◆ **Input material**
————————

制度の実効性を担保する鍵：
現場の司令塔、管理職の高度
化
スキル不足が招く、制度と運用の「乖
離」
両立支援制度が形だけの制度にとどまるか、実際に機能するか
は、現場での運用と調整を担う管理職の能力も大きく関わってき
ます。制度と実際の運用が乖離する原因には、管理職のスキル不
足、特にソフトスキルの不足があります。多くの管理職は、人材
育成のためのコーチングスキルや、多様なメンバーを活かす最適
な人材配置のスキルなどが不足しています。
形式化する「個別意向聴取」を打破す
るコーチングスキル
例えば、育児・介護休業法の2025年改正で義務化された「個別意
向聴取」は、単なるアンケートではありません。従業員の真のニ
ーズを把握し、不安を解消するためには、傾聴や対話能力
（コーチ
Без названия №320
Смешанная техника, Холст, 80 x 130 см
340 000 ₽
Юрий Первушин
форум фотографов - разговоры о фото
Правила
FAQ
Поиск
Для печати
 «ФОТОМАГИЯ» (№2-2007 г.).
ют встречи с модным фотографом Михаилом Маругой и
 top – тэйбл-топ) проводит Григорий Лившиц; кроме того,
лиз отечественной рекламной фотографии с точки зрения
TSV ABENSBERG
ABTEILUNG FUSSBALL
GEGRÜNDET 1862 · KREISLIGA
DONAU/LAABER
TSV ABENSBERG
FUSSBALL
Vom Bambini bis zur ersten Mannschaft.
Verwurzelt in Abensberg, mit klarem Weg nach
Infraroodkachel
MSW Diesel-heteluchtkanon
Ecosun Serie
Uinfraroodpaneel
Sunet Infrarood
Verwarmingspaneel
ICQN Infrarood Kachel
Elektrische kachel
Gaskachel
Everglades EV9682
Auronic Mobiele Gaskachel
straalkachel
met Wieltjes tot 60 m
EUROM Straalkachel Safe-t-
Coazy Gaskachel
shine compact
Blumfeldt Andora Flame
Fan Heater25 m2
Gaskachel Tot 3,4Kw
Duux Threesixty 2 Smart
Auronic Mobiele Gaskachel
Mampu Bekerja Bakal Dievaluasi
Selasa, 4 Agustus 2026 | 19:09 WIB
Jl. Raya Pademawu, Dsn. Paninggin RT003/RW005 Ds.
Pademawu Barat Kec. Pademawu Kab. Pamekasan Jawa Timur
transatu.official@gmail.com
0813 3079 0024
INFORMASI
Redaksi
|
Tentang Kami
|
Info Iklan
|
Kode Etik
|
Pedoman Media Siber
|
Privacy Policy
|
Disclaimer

————————

◆ **Instructions to follow**
Using the entries above, give back exactly the line containing "GEGRÜNDET 1862 · KREISLIGA", the line containing "Elektrische kachel", and every line between them, and nothing else.

◆ **Task result**
GEGRÜNDET 1862 · KREISLIGA
DONAU/LAABER
TSV ABENSBERG
FUSSBALL
Vom Bambini bis zur ersten Mannschaft.
Verwurzelt in Abensberg, mit klarem Weg nach
Infraroodkachel
MSW Diesel-heteluchtkanon
Ecosun Serie
Uinfraroodpaneel
Sunet Infrarood
Verwarmingspaneel
ICQN Infrarood Kachel
Elektrische kachel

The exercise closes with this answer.